Sometimes I like to draw a little something on the card and if I’m writing to one of my friends I always use sealing wax with my personal “C”stamp for Carol Ann. If the card happens to be from both my husband and me I’ll use a stamp with our “M” initial for McCarthy.  Christmas cards going to my pen friends rate a letter inside the card (and I have a lot of pen friends) so unless I go off to our outbuilding and hide away for a few weeks everyone I care about can not possibly get a Christmas card.  Oh dear.

What to do?

I guess we all have to come up with our own solutions.

Some good people, like my dear pen friend Greg, take the time to write a holiday letter to everyone on their list.  It’s typed and copied. I’m sure composing this sort of  letter takes a lot of time and I’m honored to be on Greg’s Christmas list and the list of other people as well. I really am, but I’m not fond of most Christmas letters.  Greg’s letter was different, better, because he wrote a paragraph in that letter about me and our pen friendship.  That personal touch left me with a smile and a good feeling. Greg’s Christmas letter brought me joy and isn’t that what we want our Christmas cards and letters to do?

Unfortunately many Christmas letters fail to offer any kind and loving words to their recipients. They’re filled with me, me and more me.  I may care about the person who is writing this letter to me (and a million others), but such Christmas letters don’t make me feel warm and fuzzy in any way. In fact, if those letters are filled with only the great accomplishments and good fortunes of the writer’s last year, well, they can be a little depressing. I can begin to wonder how my year measures up to their year.

So how will I handle the subject of Christmas cards?

There’s no way I can send  a personal card or letter to everyone I care about in the  month of December and I’m not about to create Christmas letters all about me and my family.

But this is what I can do.

I can enjoy making a list (and checking it twice) to be sure everyone I care about gets their name on that list.  Next I will declare one day each week as the day to send a special card containing a letter (or at least a special note) to someone on that list.  I’ll keep a log of who gets what when.  In the course of a whole year I should be able to reach 50 to 100 additional people.

Each week a  card may go out to someone with a birthday or anniversary.   I may hear of a friend or relative who is feeling poorly, someone who has had an operation or lost a loved one, someone who needs encouragement or congratulations.  These would be the people to get an extra card or  letter that week.

 A holiday may be approaching – Easter, Halloween, Memorial Day.  Why not send a few greeting cards for each holiday?  Why should Christmas be the only holiday when cards are sent to friends and relatives?  That’s silly.  We can care about people all through the year not only in December, the busiest month of all.

And even if there’s no special day coming up who needs a special day to send a card and letter?  Any time is a good time to think of others and let them know we care about them.

So

Though I wish I could send a zillion Christmas cards out this month, I can’t.  I will however enjoy writing and sending cards and letters all through the year.  I have my regular pen friends, but so many other people are also important to me and deserve to be remembered.  Spreading joy and love is a twelve month proposition.  And when we give (love) good things come back to us. (More love).

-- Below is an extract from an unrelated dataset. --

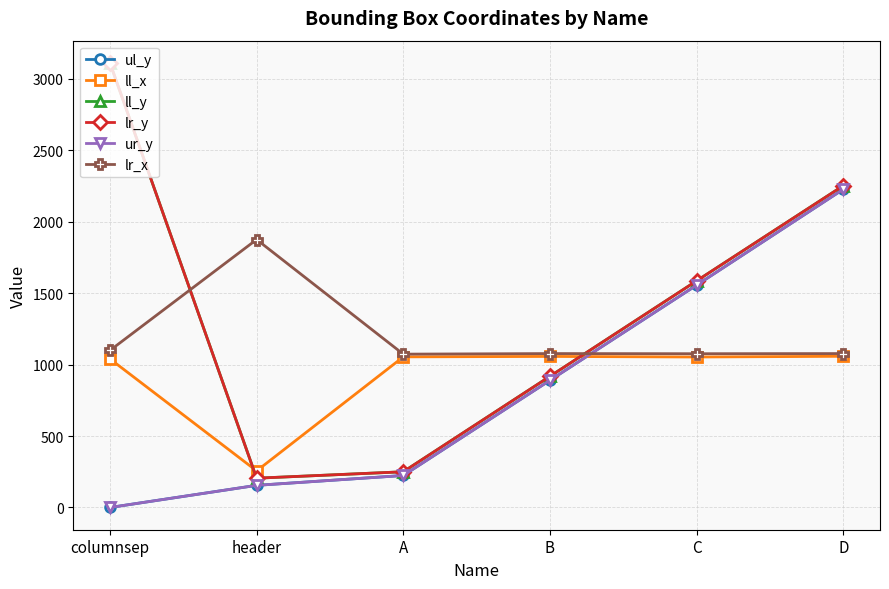

What is the label of the 2nd point from the left?

header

We all have our own approach to Christmas cards.  I don’t expect everyone to do as I do, but I hope you enjoy spreading the cheer by sending some cards out to those you love.  It would be a shame if this gracious old world custom went by the wayside.

May I wish you a Merry Christmas and Happy New Year

(just in case I don’t get a card off to you this month)

But maybe  a card  will arrive when you least suspect it.